(Work order a)
List every place or circumstance in which IKE says he wore the watch, according to the forum thread about the Vietnam-era watch.

(Text section)
# VN military watch.



## IKE (Nov 26, 2022)

This is the actual watch that I wore in VN and also wore for two years while working in Libya and always wore while hunting.

A friend of mine got really deep into watch repair about a year ago as a hobby and when I mentioned the old watch to him he said that given it's history that he'd be honored to give it a thorough cleaning and replace or repair any parts that needed it......it still ran but didn't keep time very well.

He said than other being filthy and gummed up inside and needing a new main spring (which he ordered) the watch was in great shape and was made by Benrus in 1970......I got it back yesterday and couldn't be happier with the way it turned out.

The first two pics are before cleaning.......3rd pic disassembled......4th pic cleaned and reassembled.

I told him not to clean the band and leave it as is.

The stories it could tell if it could only talk.


----------



## Been There (Nov 26, 2022)

IKE said:


> This is the actual watch that I wore in VN and also wore for two years while working in Libya and always wore while hunting.
> 
> A friend of mine got really deep into watch repair about a year ago as a hobby and when I mentioned the old watch to him he said that given it's history that he'd be honored to give it a thorough cleaning and replace or repair any parts that needed it......it still ran but didn't keep time very well.
> 
> ...


That’s a cool story. This is what I am facing. I brought 3 trunks home with me when I retired and I also sent via FedEx a few boxes of other items. I started going through the first trunk to see what I wanted to keep and what I could dispose of. Each piece I picked out had no value to anyone, except each of those items had a story attached to it and so, I placed it back into the trunk.


----------

(Task inputs)
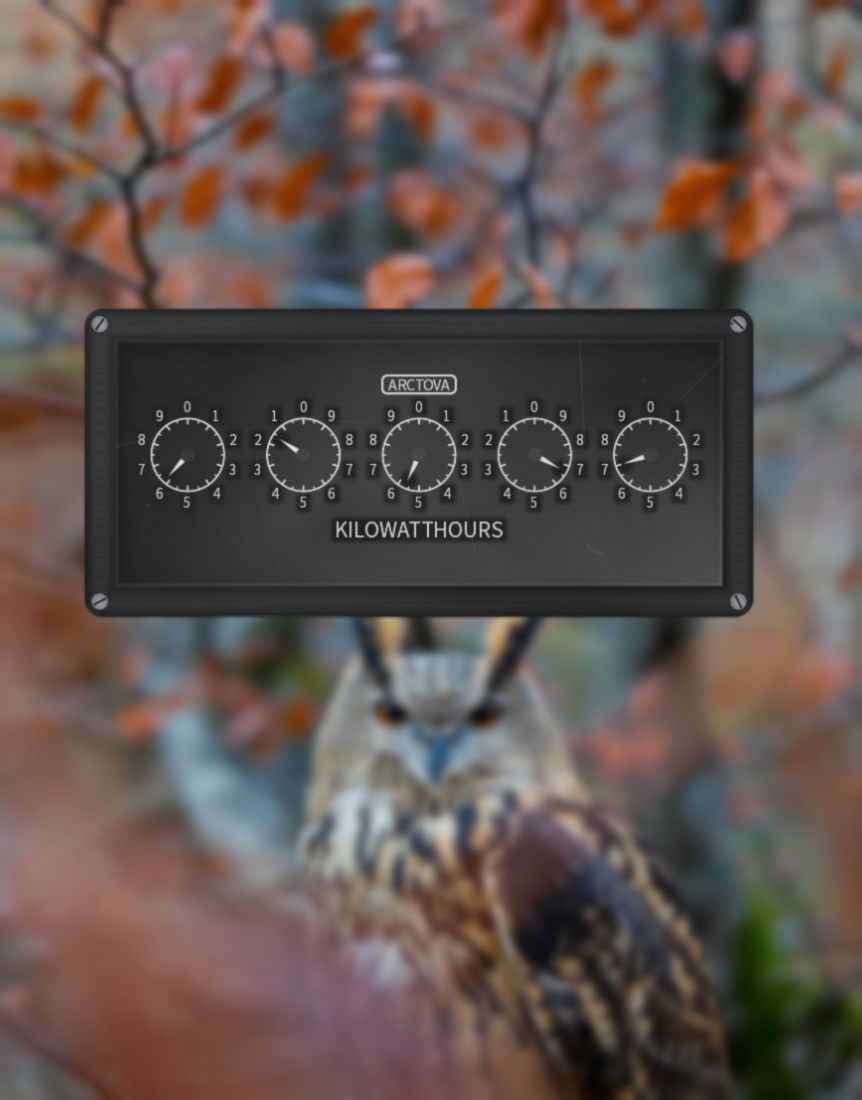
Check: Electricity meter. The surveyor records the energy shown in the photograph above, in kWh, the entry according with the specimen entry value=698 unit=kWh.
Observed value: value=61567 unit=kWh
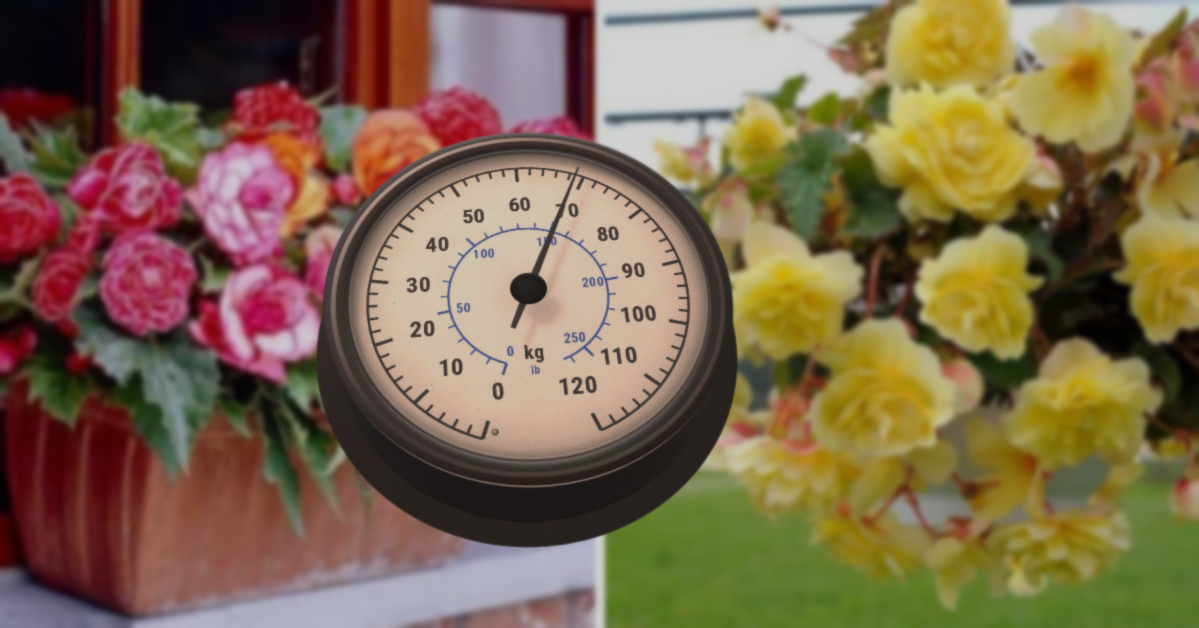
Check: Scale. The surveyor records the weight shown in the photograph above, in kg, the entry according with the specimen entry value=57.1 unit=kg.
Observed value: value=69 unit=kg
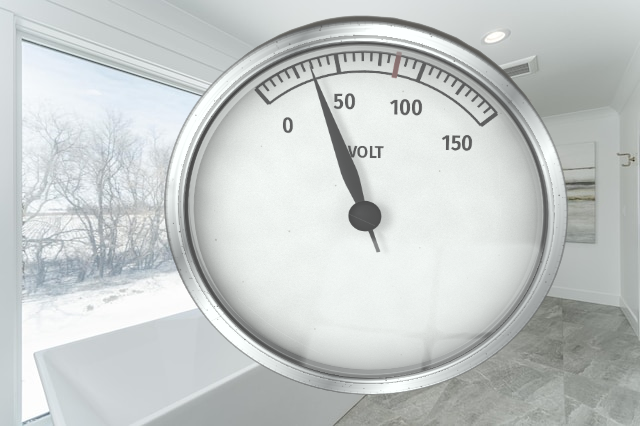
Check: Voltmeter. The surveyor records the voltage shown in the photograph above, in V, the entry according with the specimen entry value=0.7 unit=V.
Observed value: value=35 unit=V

(Work order b)
From the rows, extract the lines from the start of the rows to the line with "Observed value: value=61567 unit=kWh", with both ends included, and repeat them word for word. Leave the pictures out.

(Written response a)
- In VN
- For two years while working in Libya
- Always while hunting

(Written response b)
Check: Electricity meter. The surveyor records the energy shown in the photograph above, in kWh, the entry according with the specimen entry value=698 unit=kWh.
Observed value: value=61567 unit=kWh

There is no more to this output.